O mês de setembro é dedicado à comunidade surda nacional e mundial, lembrados nos dias 26, Dia Nacional do Surdo e dia 17, Dia Mundial do Surdo. A surdez pode ser de nível leve, moderado ou grave, e ocorre com a diminuição da capacidade de ouvir, considerando os níveis definidos como normais. Conforme a Organização Mundial de Saúde (OMS), cerca de 800 milhões de pessoas no mundo possuem alguma perda auditiva. Com o passar dos anos e as novas tecnologias, hoje é possível ter reversões nos problemas auditivos, com terapias, acompanhamento médico e inclusive, o Implante Coclear, também disponibilizado pelo Sistema Único de Saúde (SUS). Na Serra Gaúcha o procedimento possui atendimento especializado, e em Caxias do Sul pode ser iniciado o acompanhamento pelo Centro de Saúde Clélia Manfro, do Hospital Virvi Ramos.

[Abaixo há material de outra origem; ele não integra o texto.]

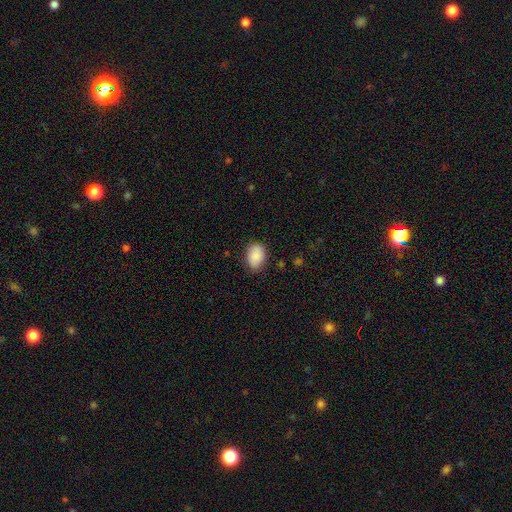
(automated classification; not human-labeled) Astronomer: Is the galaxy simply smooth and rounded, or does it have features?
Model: smooth — 89%.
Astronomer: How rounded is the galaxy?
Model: in between — 81%.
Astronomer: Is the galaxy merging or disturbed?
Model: none — 80%.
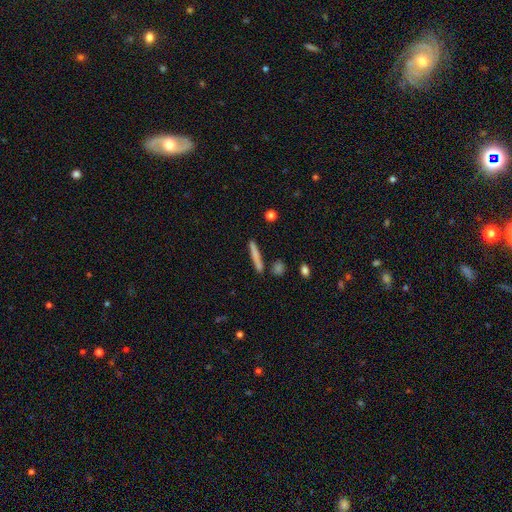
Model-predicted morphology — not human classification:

O divisor de águas na vida de Giovana e Júlia Pascoali
As irmãs Giovana e Júlia não são gêmeas, mas tem algo em comum: nasceram com surdas. A notícia de que a primeira filha, Giovana, hoje com 17 anos, nascera com a perda auditiva neuro sensorial bilateral já causou um susto nos pais, principalmente na mãe Clori Ribeiro de Souza, de 41 anos. E o questionamento era “o que fazer?”. “A primeira coisa que a gente pensa é usar um aparelho, vamos dar jeito então de comprar um aparelho. Na época não tínhamos condições. Foram fases diferentes e desafios diferentes. Há 17 anos tudo era mais difícil, tudo era mais complicado e um mundo totalmente desconhecido”.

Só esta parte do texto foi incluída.